Movie: The Imaginarium of Dr. Parnassus
My Rating: 4 stars
I’ve written about this movie before, but I’m revisiting it because I really did have a dramatically different experience upon watching it a second time. I didn’t care for this movie the first time I saw it, and I think that’s because I was just baffled. This is a Terry Gilliam movie, and he’s always been known for his fantastical, dreamy creations. And, this movie was so disorienting the first time I watched it, that I had a very hard time keeping track of what was going on. But, with a basic understanding of the core narrative under my belt, I was able to focus on and enjoy this film. It’s full of absolutely amazing details, dreamy logic, and some darkly comedic philosophy. The costumes alone are a complete masterpiece!
At its core, this is a story about a deal with the devil, “Mr. Nick.” And the devil is the role that Tom Waits was born to play. Mr. Nick is a gambling man. He loves to make a deal. But, he doesn’t necessarily care about winning. He likes the process. He likes to watch his prey sweat it out. He likes the torment. So, he’s been in a constantly-renewing, centuries-long deal with Dr. Parnassus. It’s a race to see who can convert the most souls. The prize is the soul of the doctor’s daughter, Valentina. Parnassus, of course, represents the virtuous, moral choice—self-sacrifice, hard work, and all of that. And, the devil offers the easy choice—base pleasures and instant gratification. And, it’s always a very close race. Almost as many people choose the easy route as the hard. So, just whenever it looks like the contest might be coming to an end, the devil renegotiates. He doesn’t want it to end. He loves the fight. He loves the desperation.
This contest takes place in a dream world created by Dr. Parnassus and his meditative trance technique. He learned this power in a very spiritual monastery. Volunteers get up onto his travelling stage, enter through a magical doorway, and find themselves in their own, personal paradise. All their secret desires are there for them to enjoy and bask in. And then they are asked to make a choice. Will they choose the comfort of their worldly pleasures? Or will they make a sacrifice and strive toward a higher ideal? It’s actually pretty fun to look inside a few characters minds—seeing what their guilty pleasures are, and guessing what they’ll choose. This was the portion of the film that was initially so disorienting for me. I couldn’t make sense of it at first. But, this time I really got to enjoy the madness—the dreams and nightmares these sequences depicted.
Of course, we all remember the buzz surrounding the making of this film. Heath Ledger, who plays one of the main characters, died in the middle of filming. The director and producers had to decide how to complete the film with one of its main actors gone. And, I really liked the solution they came up with.
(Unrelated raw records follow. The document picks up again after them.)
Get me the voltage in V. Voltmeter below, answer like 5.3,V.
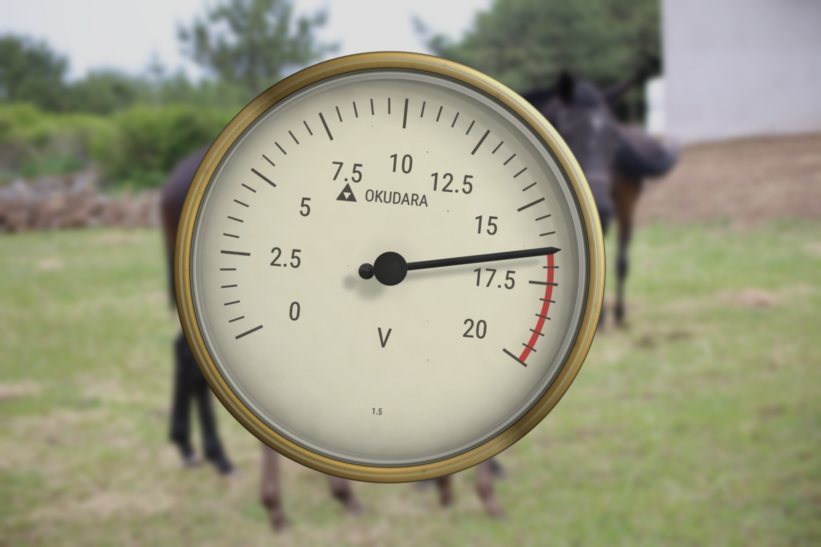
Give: 16.5,V
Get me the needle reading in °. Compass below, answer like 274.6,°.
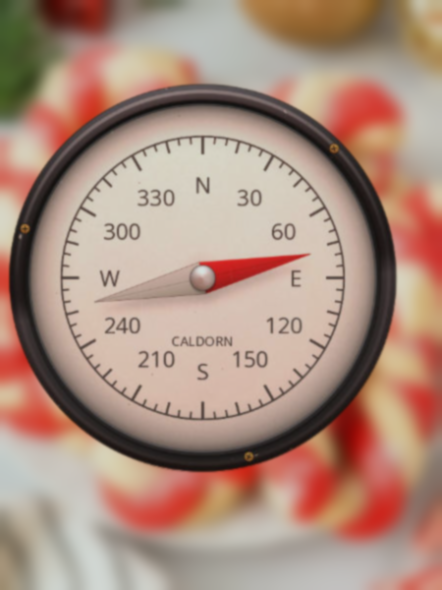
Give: 77.5,°
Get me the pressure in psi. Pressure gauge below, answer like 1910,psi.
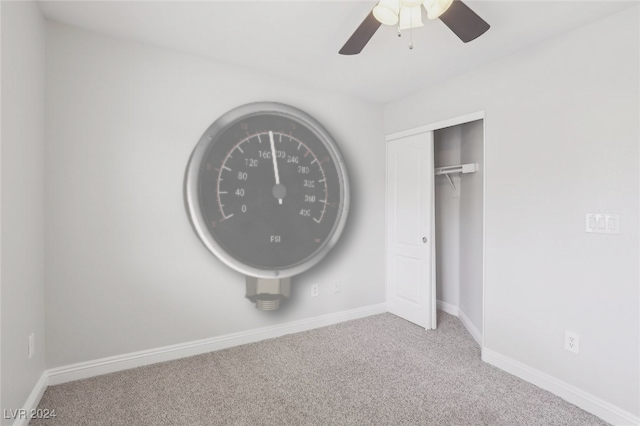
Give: 180,psi
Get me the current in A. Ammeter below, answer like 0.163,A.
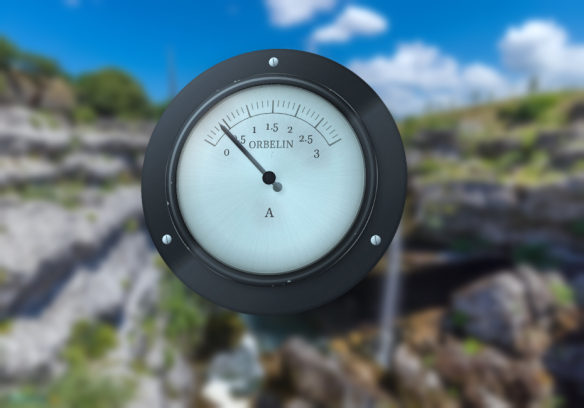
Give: 0.4,A
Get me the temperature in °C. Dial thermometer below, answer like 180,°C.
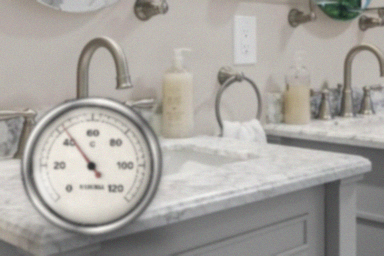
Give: 44,°C
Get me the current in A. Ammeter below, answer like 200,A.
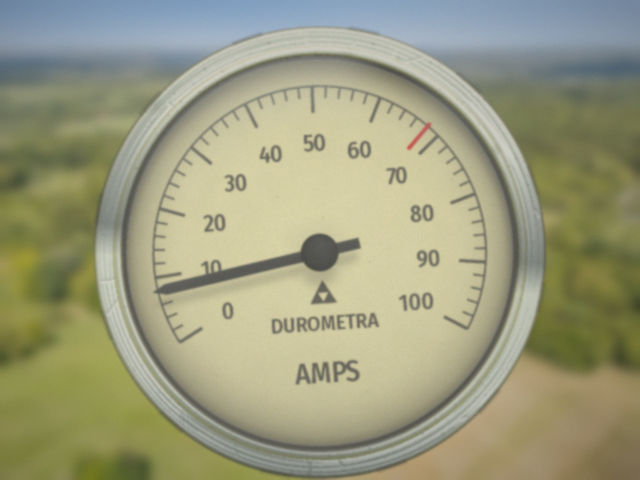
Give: 8,A
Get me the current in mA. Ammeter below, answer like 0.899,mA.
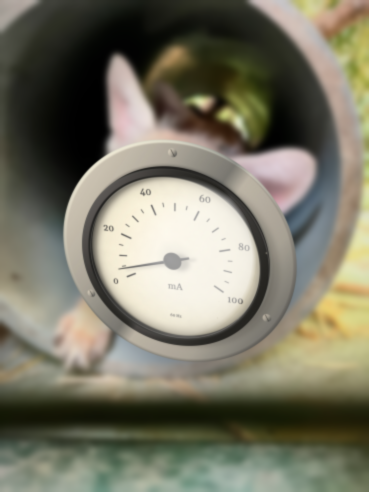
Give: 5,mA
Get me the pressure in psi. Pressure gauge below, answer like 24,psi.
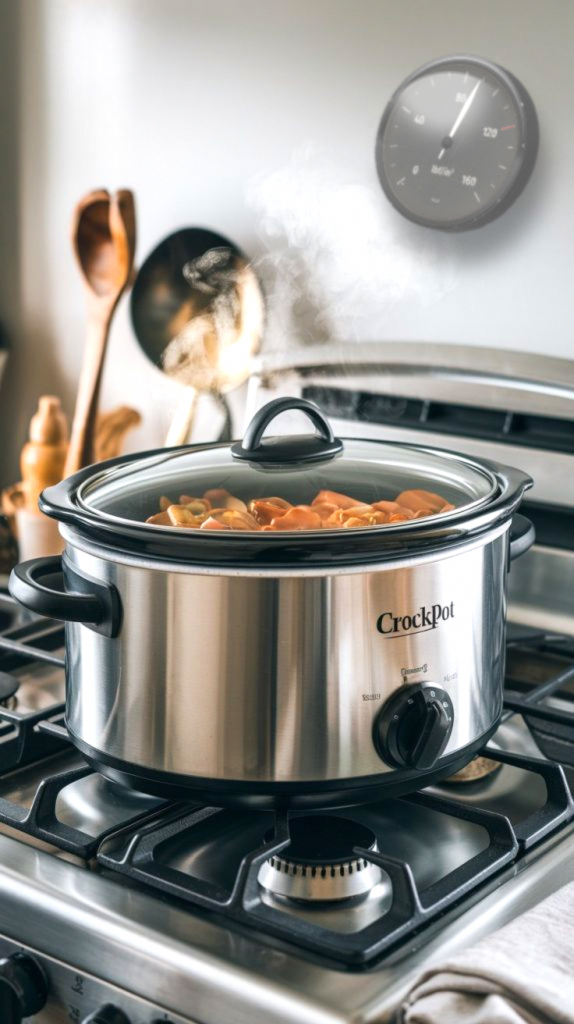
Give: 90,psi
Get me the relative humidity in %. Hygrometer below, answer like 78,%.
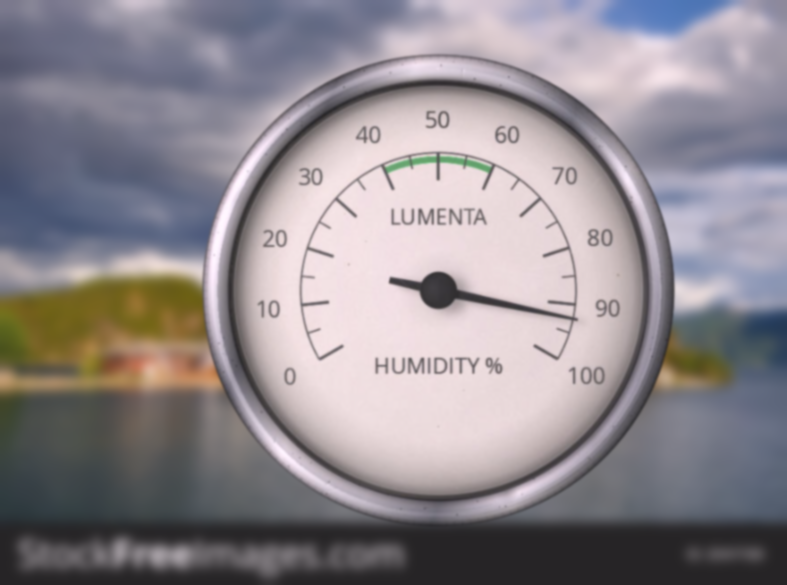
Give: 92.5,%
The story is so defined by dream logic that it’s only natural that people’s faces would change in this realm. You’ve had dreams like that, right? Dreams where you know it’s your friend, but it looks like someone else. Well, that’s the trick they used here. Heath Ledger’s face changes every time he enters the Imaginarium to match the fantasies of his companions. It was a very clever solution. I imagine they had to change the script a little as well, but I think it was a successful mechanism.
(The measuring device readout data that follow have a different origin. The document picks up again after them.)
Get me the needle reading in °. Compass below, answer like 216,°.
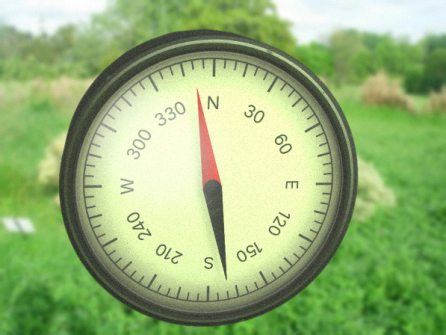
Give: 350,°
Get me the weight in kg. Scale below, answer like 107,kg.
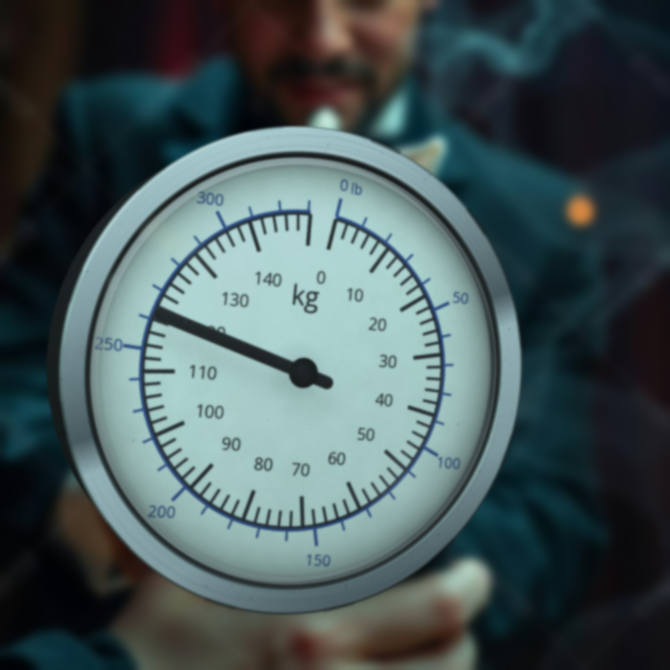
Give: 119,kg
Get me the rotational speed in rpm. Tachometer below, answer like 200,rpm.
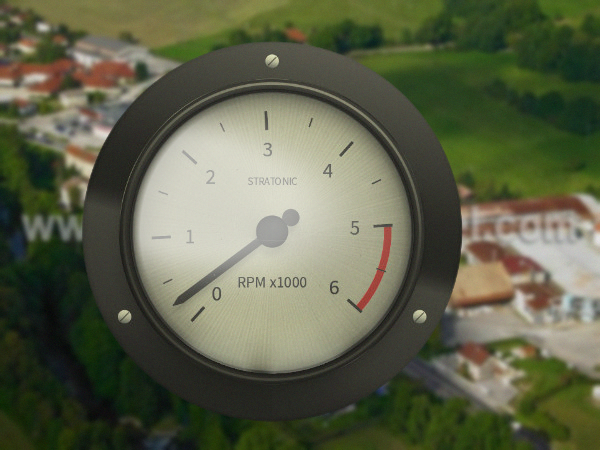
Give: 250,rpm
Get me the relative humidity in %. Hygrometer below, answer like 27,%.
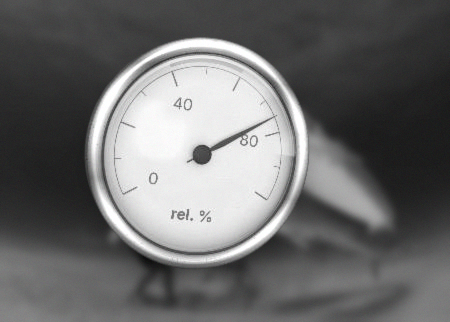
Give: 75,%
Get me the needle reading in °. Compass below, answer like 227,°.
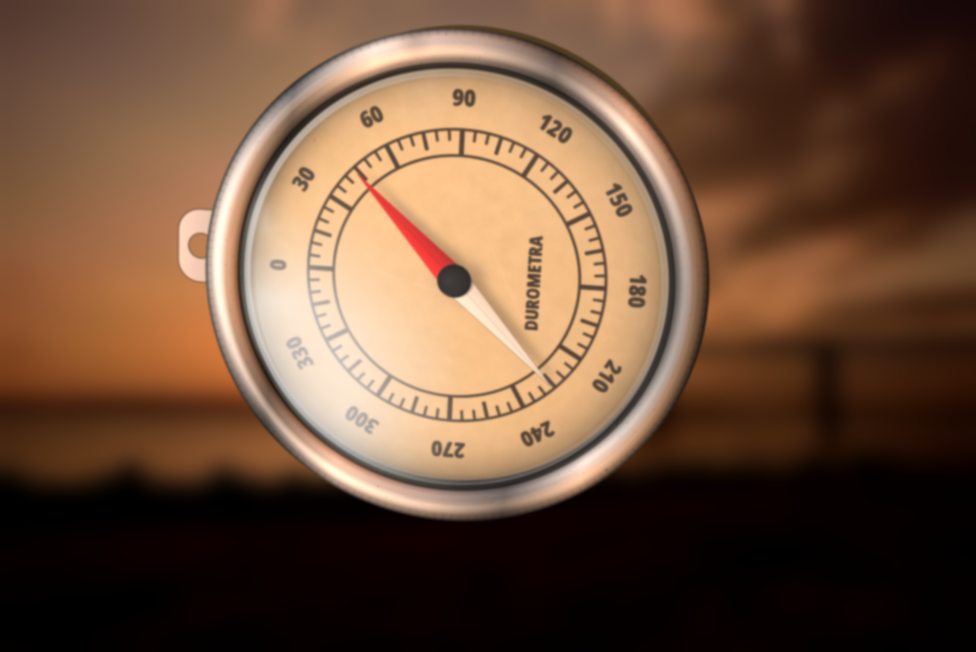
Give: 45,°
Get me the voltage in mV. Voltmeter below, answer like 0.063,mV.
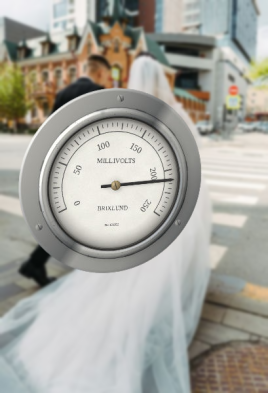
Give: 210,mV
I think this time I would recommend this movie. I’ve definitely come around on it. But only do it if you have enough time to watch it twice. Don’t view it one right after the other, of course. You’ll need a little time to stew on the insanity. Come back to it after a few months. But, I predict that on the second viewing, you’ll understand enough about this crazy world to actually enjoy the magic.